Un’altra considerazione fondamentale che da’ forza alla contestazione della scelta che il Comune di Empoli, insieme a diversi altri, ha fatto, è che, nel nostro paese e in grandi città europee, ci sono molte esperienze di gestione pubblica di questi beni fondamentali per la nostra vita. È, quindi, solo una distorsione retorica sostenere che ‘non ci sono alternative’.
Esprimo un altro timore sulle motivazioni di fondo di certe scelte strategiche da parte di esponenti politici (che, ahimè, su questo tema, sembrano accumunare esponenti della destra e del PD): in un’epoca in cui le strutture collettive sono così in crisi, i momenti di confronto e di studio così ridotti rispetto al passato, aumenta la pulsione di ‘affidarsi a chi sa’, i famosi tecnocrati che guidano le scelte. Purtroppo, “le cose non sono fatte perché giuste e necessarie, ma perché attraenti per gli investitori, in un continuo gioco tipico della società dello spettacolo in cui tutto viene narrato all’intero di una scenografia di cartone; ma dietro le quinte, l’unica cosa che conta è il profitto e l’enorme sete di potere”.
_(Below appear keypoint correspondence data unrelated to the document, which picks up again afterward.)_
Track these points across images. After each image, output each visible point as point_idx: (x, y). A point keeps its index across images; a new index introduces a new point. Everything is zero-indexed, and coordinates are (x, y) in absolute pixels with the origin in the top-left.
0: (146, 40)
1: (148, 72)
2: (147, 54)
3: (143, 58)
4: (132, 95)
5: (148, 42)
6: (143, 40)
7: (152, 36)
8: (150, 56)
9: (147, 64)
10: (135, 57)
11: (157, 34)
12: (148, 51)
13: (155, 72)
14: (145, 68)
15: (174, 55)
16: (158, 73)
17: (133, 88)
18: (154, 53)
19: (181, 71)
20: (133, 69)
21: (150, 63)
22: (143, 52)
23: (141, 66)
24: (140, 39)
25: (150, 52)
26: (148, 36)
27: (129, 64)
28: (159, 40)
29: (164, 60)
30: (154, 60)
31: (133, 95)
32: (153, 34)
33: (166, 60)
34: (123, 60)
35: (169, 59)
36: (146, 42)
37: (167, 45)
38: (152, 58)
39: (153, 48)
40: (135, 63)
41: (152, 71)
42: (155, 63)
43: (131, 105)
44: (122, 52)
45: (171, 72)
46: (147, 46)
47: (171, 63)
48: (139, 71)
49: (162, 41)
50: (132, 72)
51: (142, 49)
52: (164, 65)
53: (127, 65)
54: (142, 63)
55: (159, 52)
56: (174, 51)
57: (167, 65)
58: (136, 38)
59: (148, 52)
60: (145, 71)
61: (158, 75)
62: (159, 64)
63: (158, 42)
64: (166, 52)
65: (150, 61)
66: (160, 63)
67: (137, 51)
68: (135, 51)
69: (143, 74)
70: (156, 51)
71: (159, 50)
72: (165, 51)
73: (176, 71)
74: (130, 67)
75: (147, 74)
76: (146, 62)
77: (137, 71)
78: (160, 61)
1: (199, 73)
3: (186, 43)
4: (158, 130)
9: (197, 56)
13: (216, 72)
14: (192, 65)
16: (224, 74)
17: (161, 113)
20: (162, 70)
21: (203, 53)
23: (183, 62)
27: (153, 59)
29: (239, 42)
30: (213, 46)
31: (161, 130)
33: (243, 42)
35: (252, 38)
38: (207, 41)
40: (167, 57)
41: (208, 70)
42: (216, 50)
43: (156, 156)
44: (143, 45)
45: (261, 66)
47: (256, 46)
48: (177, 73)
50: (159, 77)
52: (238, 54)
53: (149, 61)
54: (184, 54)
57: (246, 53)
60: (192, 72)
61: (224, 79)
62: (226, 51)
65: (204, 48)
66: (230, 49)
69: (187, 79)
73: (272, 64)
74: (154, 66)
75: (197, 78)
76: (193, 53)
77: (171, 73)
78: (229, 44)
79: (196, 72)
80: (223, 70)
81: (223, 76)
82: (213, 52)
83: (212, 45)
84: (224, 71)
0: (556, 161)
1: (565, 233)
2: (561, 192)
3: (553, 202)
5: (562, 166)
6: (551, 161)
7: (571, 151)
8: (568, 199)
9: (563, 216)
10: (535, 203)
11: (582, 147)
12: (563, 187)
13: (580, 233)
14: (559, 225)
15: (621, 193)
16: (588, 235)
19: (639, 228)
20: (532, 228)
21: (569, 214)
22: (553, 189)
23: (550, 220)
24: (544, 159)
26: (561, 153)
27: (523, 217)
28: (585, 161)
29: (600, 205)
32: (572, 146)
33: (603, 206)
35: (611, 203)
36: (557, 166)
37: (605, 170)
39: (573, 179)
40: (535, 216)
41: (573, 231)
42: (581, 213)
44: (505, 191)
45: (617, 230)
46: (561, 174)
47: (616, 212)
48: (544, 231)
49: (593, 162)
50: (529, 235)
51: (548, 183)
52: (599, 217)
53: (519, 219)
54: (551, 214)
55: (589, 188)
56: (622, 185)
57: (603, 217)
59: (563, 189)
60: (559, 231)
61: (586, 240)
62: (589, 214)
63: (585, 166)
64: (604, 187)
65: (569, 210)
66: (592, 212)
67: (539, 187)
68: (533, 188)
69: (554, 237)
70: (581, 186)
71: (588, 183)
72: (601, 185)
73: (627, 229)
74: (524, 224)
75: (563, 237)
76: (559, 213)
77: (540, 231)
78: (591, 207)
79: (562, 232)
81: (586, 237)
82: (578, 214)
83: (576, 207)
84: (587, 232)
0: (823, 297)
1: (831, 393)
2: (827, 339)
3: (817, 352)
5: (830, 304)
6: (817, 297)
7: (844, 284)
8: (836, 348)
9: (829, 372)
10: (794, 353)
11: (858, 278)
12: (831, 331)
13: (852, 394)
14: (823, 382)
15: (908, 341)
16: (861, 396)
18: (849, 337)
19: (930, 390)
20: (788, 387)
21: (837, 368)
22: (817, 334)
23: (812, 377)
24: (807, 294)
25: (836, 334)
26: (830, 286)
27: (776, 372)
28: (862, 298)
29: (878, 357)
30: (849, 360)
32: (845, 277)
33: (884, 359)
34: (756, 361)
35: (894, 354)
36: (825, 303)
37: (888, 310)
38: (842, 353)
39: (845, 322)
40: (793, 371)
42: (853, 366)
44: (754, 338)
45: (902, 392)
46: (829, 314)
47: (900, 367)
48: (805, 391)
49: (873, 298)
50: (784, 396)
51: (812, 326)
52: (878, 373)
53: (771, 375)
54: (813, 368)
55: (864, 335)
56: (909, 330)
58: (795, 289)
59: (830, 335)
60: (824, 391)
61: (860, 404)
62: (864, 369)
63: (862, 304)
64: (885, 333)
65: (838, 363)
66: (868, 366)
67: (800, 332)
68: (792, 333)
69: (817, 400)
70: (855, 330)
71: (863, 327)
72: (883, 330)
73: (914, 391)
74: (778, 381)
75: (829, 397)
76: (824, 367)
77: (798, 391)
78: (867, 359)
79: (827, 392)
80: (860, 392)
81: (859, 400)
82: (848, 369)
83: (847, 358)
Ripetiamo la parola d’ordine da diffondere: la Borsa non è la Manna che generosamente cala dal cielo sui cittadini. È solo un sistema - pur legittimo, ma pericoloso quando trattasi di beni pubblici, non privati – per fare affari, per intascare dividendi. Non vorrei troppo enfatizzare, ma io penso che il modo con cui si valutano questi nuovi mega soggetti finanziari che comandano ‘nascostamente’ il mondo influisca anche sulla cultura profonda, la scala dei valori, di una comunità. Per questo confido che quanto prima si possa tenere il referendum per l’abrogazione della famosa delibera del Comune con cui si è aderito alla multiutility e alla relativa quotazione in Borsa. E con ciò si onori il grande lavoro fatto con la raccolta delle firme organizzata dal comitato Trasparenza per Empoli, oltre 4mila firme, più del 10% del corpo votante.
Tuttavia, affinché il pronunciamento avvenga con la massima partecipazione (io penso che anche la sindaca apprezzi la vitalità democratica della città…), ma anche con la massima consapevolezza, propongo che si organizzi un grande convegno pubblico in cui rappresentanti ed esperti ‘delle due parti in conflitto’, si confrontino con una pluralità di voci. Questa richiesta di referendum costituisce uno sforzo autenticamente democratico, che tratta gli empolesi (ma idealmente tutti i toscani) non solo da elettori ma da cittadini, cioè soggetti chiamati ad assumersi la responsabilità non solo di sacrifici, ma di scelte, e di essere parte del discorso pubblico.